**WHAT TO WORK ON**
Transcribe everything in the Clojure sorted-map thread from "FiVo22:12:59" down to "be quite large?".

**PASSAGE FOR REVIEW**
● ● ● ●

Fork me on GitHub
#beginners
<
2019-12-19
>
FiVo12:12:24

Data structure question. What is the idiomatic way in clojure to have a map where I can do binary search over the keys?

FiVo12:12:56

Essentially I want the following 3 operations:

FiVo12:12:14

1. Insert Key/value's in log n

FiVo12:12:37

2. Find a key less than some other in log n

FiVo12:12:42

3 Once found, access for example the 3 largest keys less than my search key in O(1)

FiVo13:12:03

https://github.com/clojure/data.avl seems to be doing most of what I need.

andy.fingerhut18:12:29

@finn.volkel I am pretty sure a sorted-map or sorted-set should do all of those things. Implemented using red-black trees under the hood

💯 4
👍 4
andy.fingerhut18:12:24

IIRC, some combination of subseq and rseq and other sequence operations should do what you want, although it does not keep "pointers" into the ordered sequence of keys, so starting with a key and then finding smaller/larger ones will probably always be O(log N) for the first, then O(1) for each one afterwards as long as you keep going.

FiVo22:12:59

@andy.fingerhut thanks, I wasn't aware of the subseq and that it runs in O(log n). So you are saying something like (first (rsubseq (sorted-map .....) <= x))) in only O(log n) even if the subsequence returned by rsubseq might be quite large?

FiVo23:12:44

If so, is this documented somewhere because it's not clear to me.

andy.fingerhut23:12:56

It is O(log n) to find the first element, then I believe it is O(1) per element that you actually traverse after that. If you traverse m elements, it cannot be faster than O(log n) + linear in m

andy.fingerhut23:12:47

Clojure rarely provides core functions that do not have good performance characteristics, in general. Very little of the built-in documentation in doc strings gives big-oh notation running time -- a few will mention constant or logarithmic time, but not many.

andy.fingerhut23:12:59

A "sequence" in Clojure is some abstract thing that promises to implement first and rest. Many of them are implemented lazily, so do not realize long things unless you traverse them.

andy.fingerhut02:12:31

@finn.volkel ^^^ not sure if you saw that, so pinging you via @ in case not. Sorry for the bother if you have seen it already.

FiVo08:12:01

@andy.fingerhut thanks, that cleared it up. I thought that if it's lazy it's mentioned explicitly. So in absence of the mention lazy I always assumed the sequence is evaluated eagerly.

andy.fingerhut08:12:25

If a function returns a Clojure map, vector, or set, it is fully evaluated before returning -- there are no such lazy objects in Clojure. Sequences are not always returned as lazy, but usually are. Sometimes the docs say so explicitly, but apparently sometimes not.

andy.fingerhut08:12:15

If you look at the definition of subseq e.g. by doing (source subseq) in a REPL session, you will see that the final expressions returned are from (take-while ...) , and take-while is documented to return a lazy sequence

noisesmith18:12:17

I wonder if you could use a spliterator on the underlying structure via interop

Emanuele20:12:10

it's more of a Cursive question rather than a Clojure question. If I write tests about another clj file, do I need to reload the file in the REPL before running the test?

● ● ● ●

**INFORMATION SHOWN**
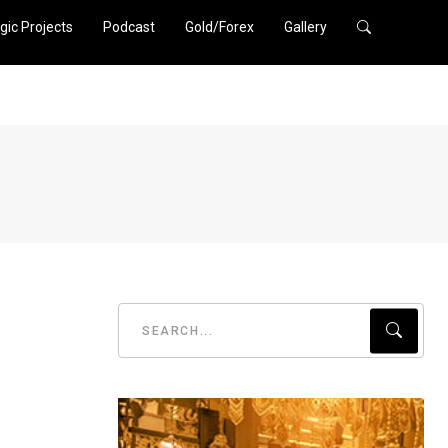
gic Projects
Podcast
Gold/Forex
Gallery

● ● ● ●

**ANSWER BELOW**
FiVo22:12:59

@andy.fingerhut thanks, I wasn't aware of the subseq and that it runs in O(log n). So you are saying something like (first (rsubseq (sorted-map .....) <= x))) in only O(log n) even if the subsequence returned by rsubseq might be quite large?